Here, take these. You owe me nothing, except back pay.
But I won't mention it again.
Trust me when I say I'll have no regrets leaving you. [...]

About the Author: Tim Z. Hernandez is a poet, novelist, and performance artist whose awards include the 2006 American Book Award, the 2010 Premio Aztlan Prize in Fiction, and the James Duval Phelan Award from the San Francisco Foundation. He is the author of a previous book of poetry, Skin Tax, and the novel Breathing in Dust. In 2011 the Poetry Society of America named him one of sixteen New American Poets.
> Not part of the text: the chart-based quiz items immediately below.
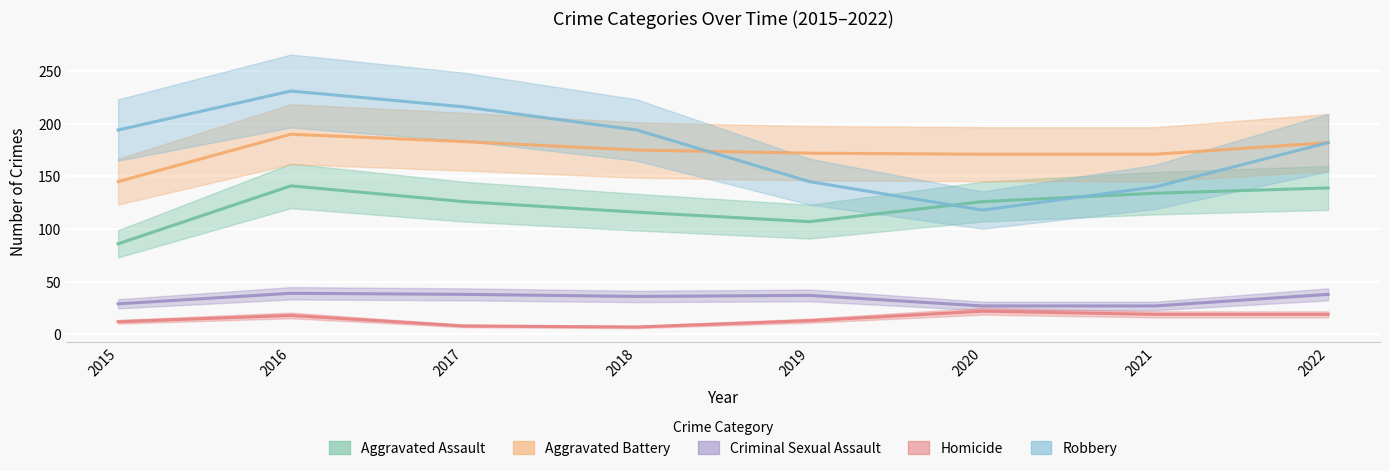

Does the chart display data point markers on the line(s)?

No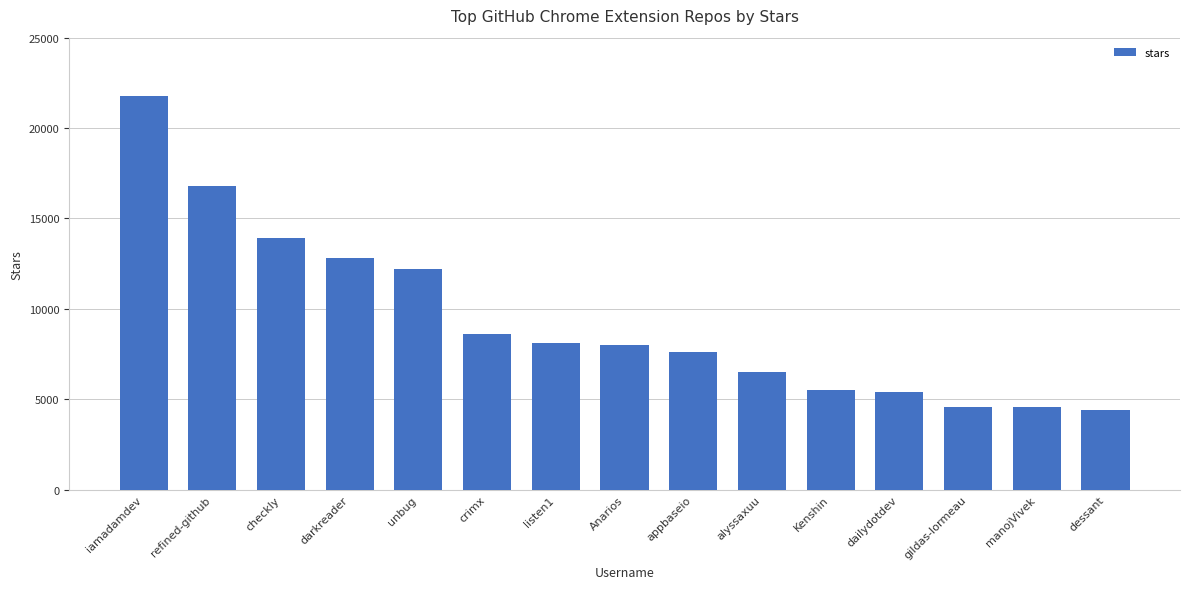

What value does the data have at dailydotdev?

5400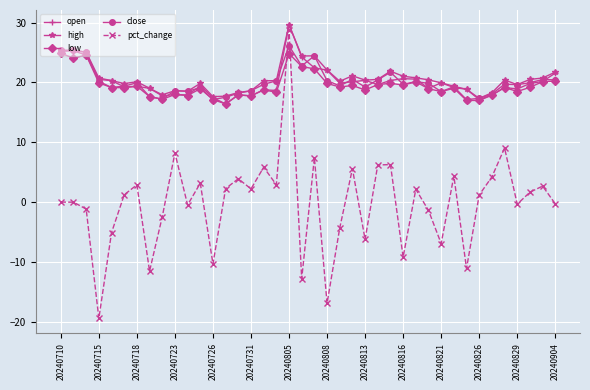

What is the greatest value displayed?

29.7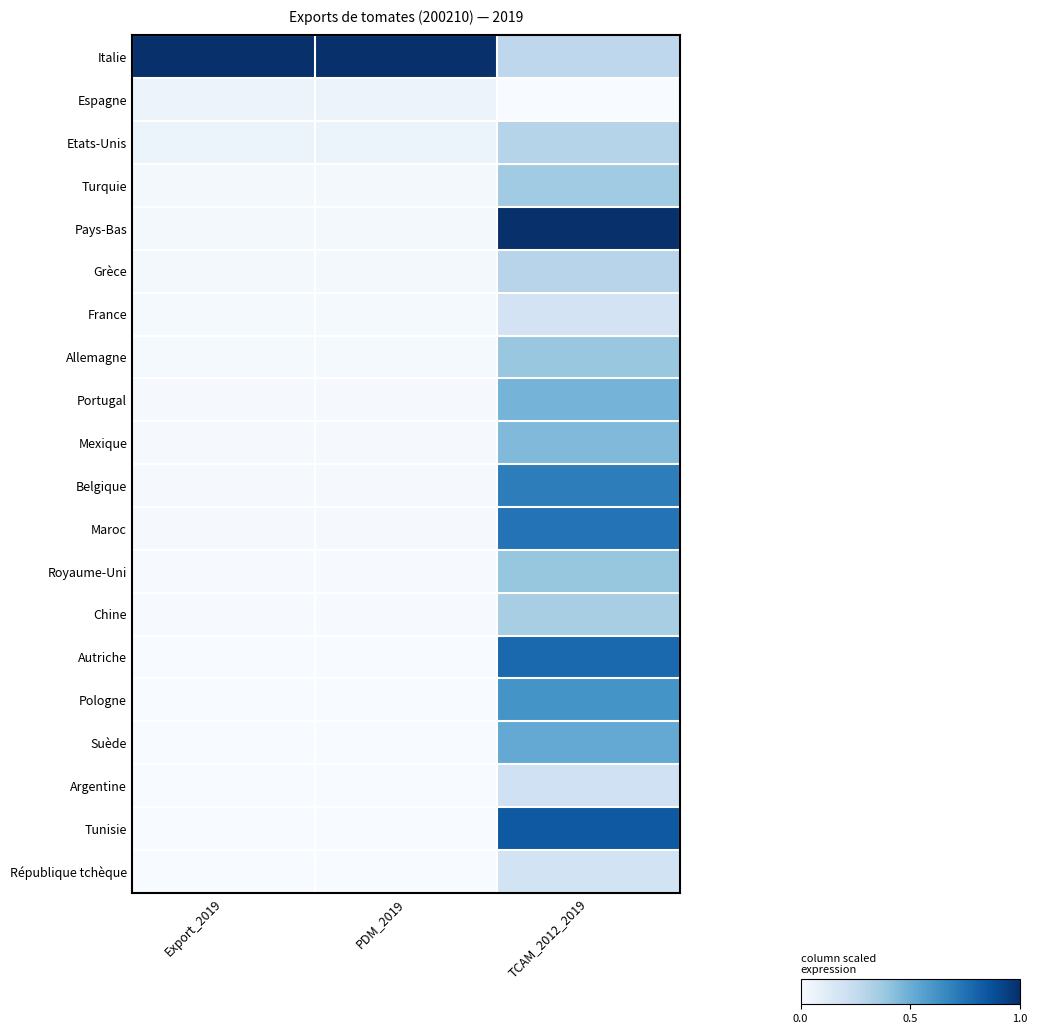

Which category has the highest value across all series?

Export_2019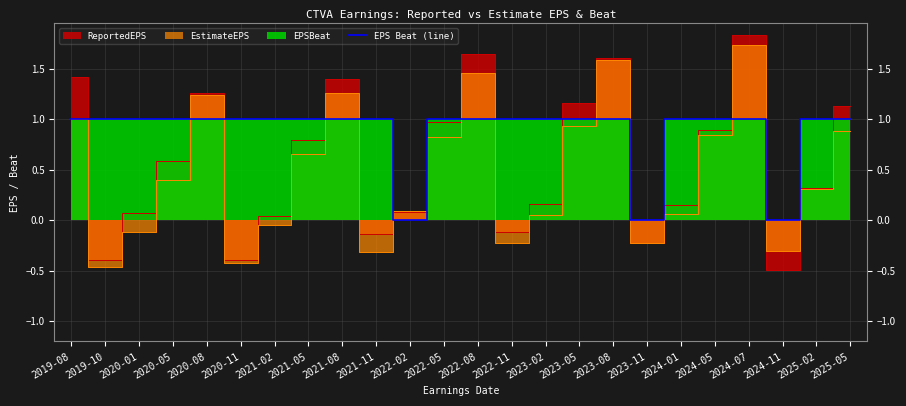

At which label is the value closest to 0?

2022-02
His novel of historical fiction, Mañana Means Heaven, based on the life of Bea Franco, will release in Fall of 2013. He holds a BA from Naropa University and an MFA from Bennington College.

Category: Poetry
Series: Camino del Sol: A Latina and Latino Literary Series
ARC provided by Publisher: The University of Arizona Press
Publication Date: February 21, 2013

All poetry quotes taken from Natural Takeover of Small Things by Tim Z. Hernandez. © Tim Z. Hernandez, 2013.
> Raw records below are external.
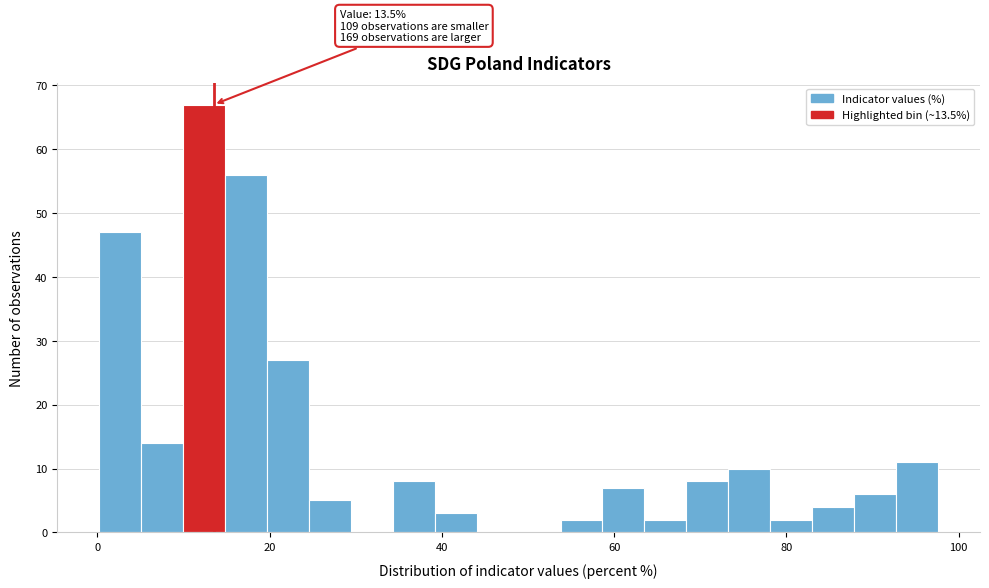

Read against the x-axis, roughly where is the centre of the tallest bar?

12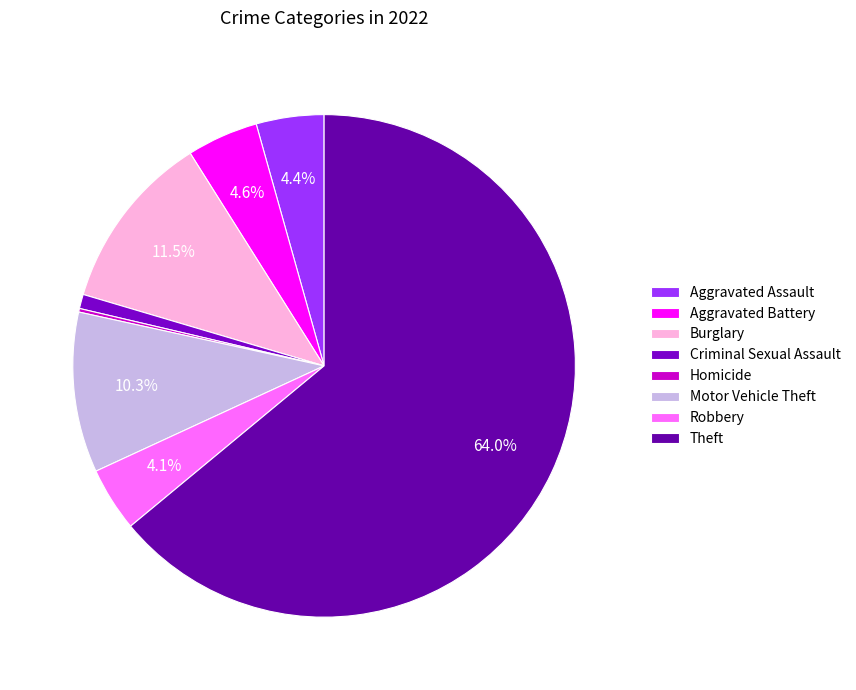

Which slice represents more than half of the pie?

Theft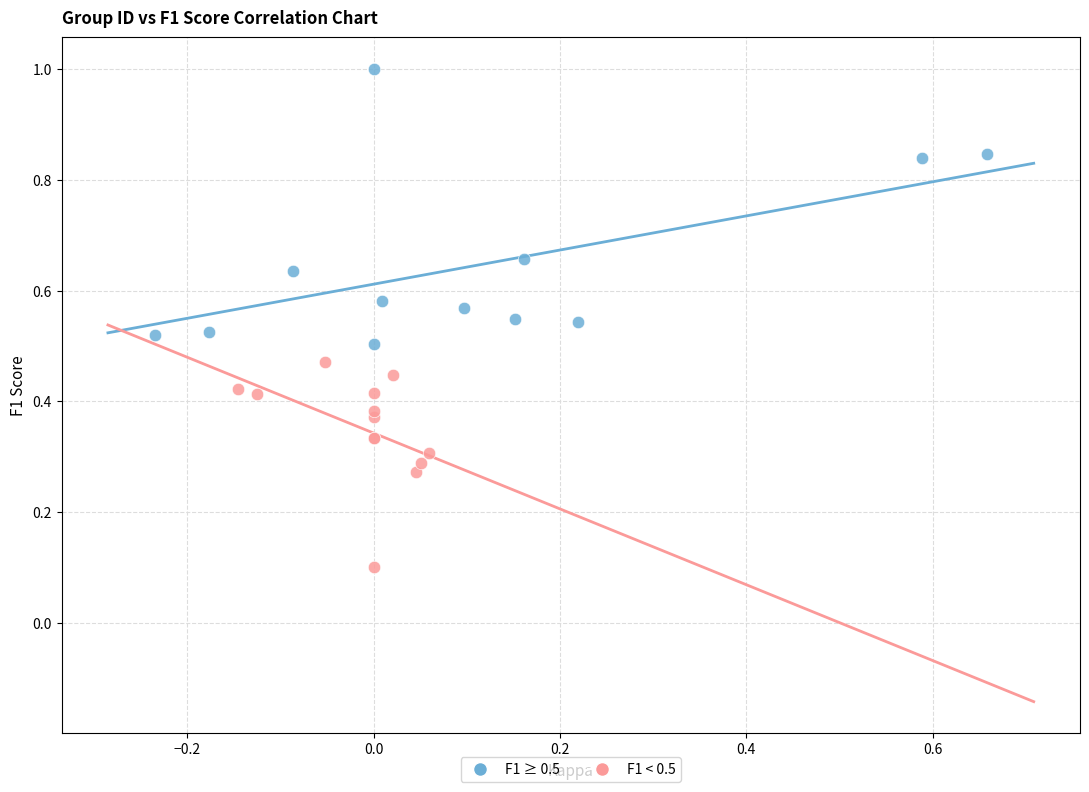

What are all the series names shown in the legend?

F1 ≥ 0.5, F1 < 0.5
  1. Lovely review Hils. I must confess to having been burnt by poetry at college (the US equivalent = high school :) Maybe one day I can take the time to learn to appreciate it :)

    1. Thank you, Orannia. That's interesting. I didn't truly begin enjoying poetry until I was in my late 20's early 30's. Before that time, poetry didn't do it for me at all! And, it was a slow process, a book here another there... one poet at a time (sometimes one poet for a long, long time) *g* So, yes... it is never too late.